José Tolentino Mendonça*
"A vida de cada um de nós não se basta a si mesma:
precisaremos sempre do olhar do outro,
que é um olhar o outro,
que nos
mira de um outro ângulo,
com uma outra perspectiva
e outro humor."
É-nos dito e repetido que o tempo bem aproveitado é um
contínuo, tendencialmente ininterrupto, que devemos esticar e levar ao
limite. A maioria de nós vive nessa linha de fronteira, em esforçada e
insatisfeita cadência, a desejar, no fundo, que a vida seja o que ela
não é: que as horas do dia sejam mais e maiores, que a noite não
adormeça nunca, que os fins de semana cheguem para salvar-nos a face
diante de tudo o que fica adiado.
Quantas vezes damos por nós a concordar automaticamente
com o lugar comum: “precisava que o dia tivesse quarenta e oito horas”
ou “precisava de meses de quarenta dias”. Desconfio que não seja isso
exatamente o que precisamos. Bastaria, aliás, reparar nos efeitos
colaterais das nossas vidas sobreocupadas, no que fica para trás, no
que deixámos por dizer ou acompanhar.
Sem darmos bem conta, à medida que os picos de
atividade se agigantam, as nossas casas vão-se assemelhando a casas
devolutas, esvaziadas de verdadeira presença; a língua que falamos
torna-se incompreensível como uma língua sem falantes no mundo mais
próximo; e mesmo que habitemos a mesma geografia e as mesmas relações
parece que, de repente, isso deixou de ser para nós uma pátria e
tornou-se uma espécie de terra de ninguém.
O ponto de sabedoria é aceitar que o tempo não estica,
que ele é incrivelmente breve e, que por isso, temos de vivê-lo com o
equilíbrio possível.
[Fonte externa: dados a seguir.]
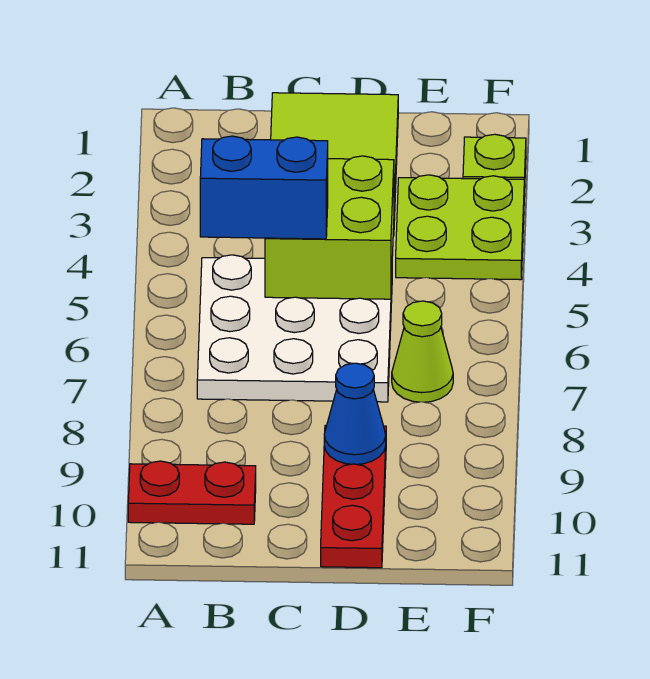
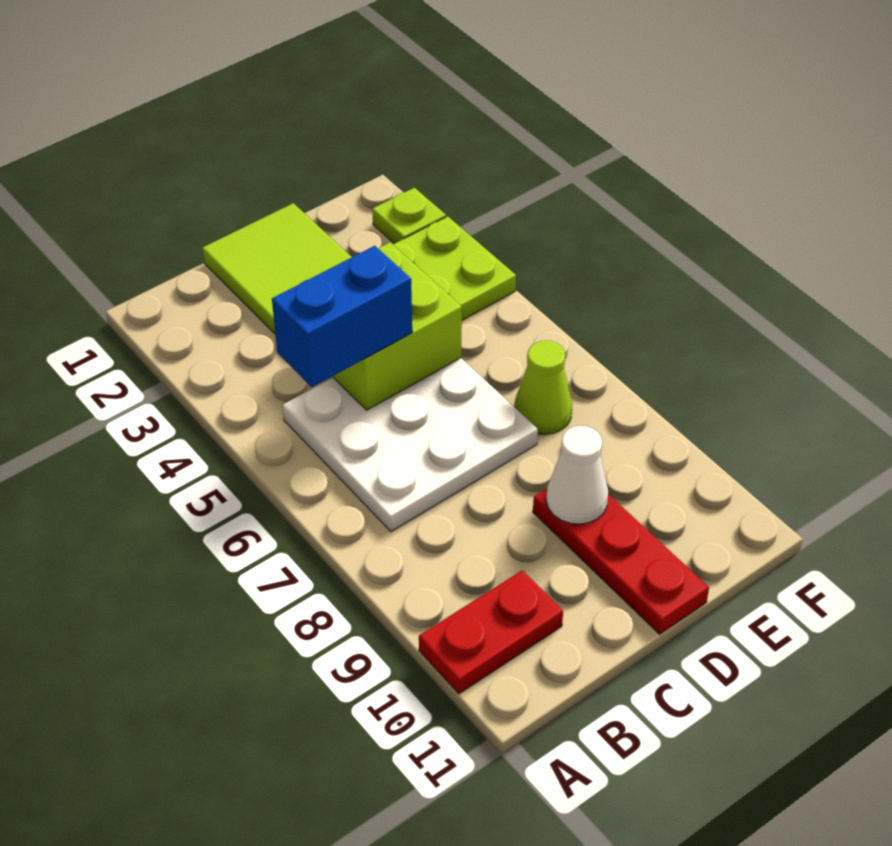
blue 1x1 cone [324,363,386,464] -> white 1x1 cone [546,426,608,524]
Não nos podemos iludir com a lógica das
compensações: que o tempo que roubamos, por exemplo, às pessoas que
amamos procuraremos devolvê-lo de outra maneira, organizando um
programa ou comprando-lhes isto e aquilo; ou que o que retiramos ao
repouso e à contemplação vamos tentar compensar numas férias
extravagantes.
A gestão do tempo é uma aprendizagem que, como
indivíduos e como sociedade, precisamos fazer. Nisto do tempo, por
vezes é mais importante saber acabar do que começar, e mais vital
suspender do que continuar.
Lembro-me que durante anos, numa casa em que vivi,
ouvia diariamente o varredor público limpar as folhas caídas do grande
lódão, por baixo da minha janela. Ele chegava por volta da 1 da manhã,
mais coisa menos coisa. A música da sua vassoura era uma chamada a
concluir e a recolher-me. Também eu precisava varrer a minha dispersão e
apagar a luz até ao dia seguinte.
Mas até esse exercício de interromper um trabalho para
passar ao repouso não nos é fácil, pelo menos em certa idade. Isso
implica, não raro, um exercício de desprendimento e de pobreza. Aceitar
que não atingimos todos os objetivos que nos tínhamos proposto.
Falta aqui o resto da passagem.